Jeopardy generally attaches when a jury is impaneled and sworn, which then prevents a defendant from being tried again for the same offense(s). However, following a mistrial, a retrial is permissible over a defendant’s objection “if there was manifest necessity for terminating the first trial.” A retrial after a mistrial with a defendant’s consent is allowed “unless the government intentionally induced, goaded, or provoked the defendant into asking for the mistrial.”

Here, Appellant asked for, and thereby consented to, a mistrial on all counts. There is no evidence the court goaded, induced, or provide Appellant into requesting the mistrial. Thus, double jeopardy has not attached, and Appellant may be retried. State v. Lerma, A23-0947, 25 N.W.3d 40 (Minn. Aug. 27, 2025).

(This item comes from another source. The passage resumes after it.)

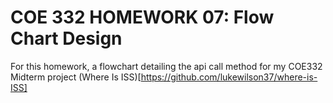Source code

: # COE 332 HOMEWORK 07: Flow Chart Design

For this homework, a flowchart detailing the api call method for my COE332 Midterm project (Where Is ISS)[https://github.com/lukewilson37/where-is-ISS]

FIREARMS: PROOF OF KNOWLEDGE OF INELIGIBILITY STATUS IS NOT REQUIRED TO PROVE POSSESSION OF A FIREARM BY AN INELIGIBLE PERSON

Appellant was placed on probation in 1998 after pleading guilty to third-degree assault, a “crime of violence.” When discharged from probation in 2000, the discharge order informed him he was not entitled to possess firearms for ten years, consistent with the then-existing version of Minn. Stat. § 624.713, subd. 3. In 2003, this statute was amended to impose a lifetime firearm possession prohibition for those convicted of a crime of violence. In 2021, Appellant was arrested and found to be in possession of a firearm. He ultimately pleaded guilty to unlawful possession of a firearm. He filed a postconviction petition challenging the conviction, but his petition was denied. The Court of Appeals affirmed.

The Supreme Court rejects Appellant’s argument that his due process rights were violated because the 2000 discharge order informed him of only a ten-year firearm possession ban, not the subsequently promulgated lifetime firearm ban. No government official actively misled Appellant as to his legal obligations with respect to firearm possession. While the law was amended after Appellant was discharged from probation, ignorance of the law is no excuse.

The court also rejects Appellant’s argument that his guilty plea was invalid because he did not admit to knowledge of his ineligibility status at the time he possessed the firearm. Section 624.713, subd. 1(2) prohibits any person “who has been convicted of… a crime of violence” from possessing ammunition or firearms. Knowledge of ineligibility is not explicitly required by the statute.

The legislature did not clearly express an intent to create a strict liability offense under section 624.713, subd. 1(2). Therefore, the court imputes a mens rea requirement to the offense. Given the statutory language, which does not mention ineligibility status, the court holds that ineligibility is not a fact of which a defendant must have knowledge to be convicted. Instead, the State must prove the defendant knew of his or her previous conviction of a crime of violence. Appellant admitted he knew of his 1998 crime of violence conviction, so his conviction is affirmed. Underwood v. Underwood, A23-1524, 25 N.W.3d 26 (Minn. Aug. 27, 2025).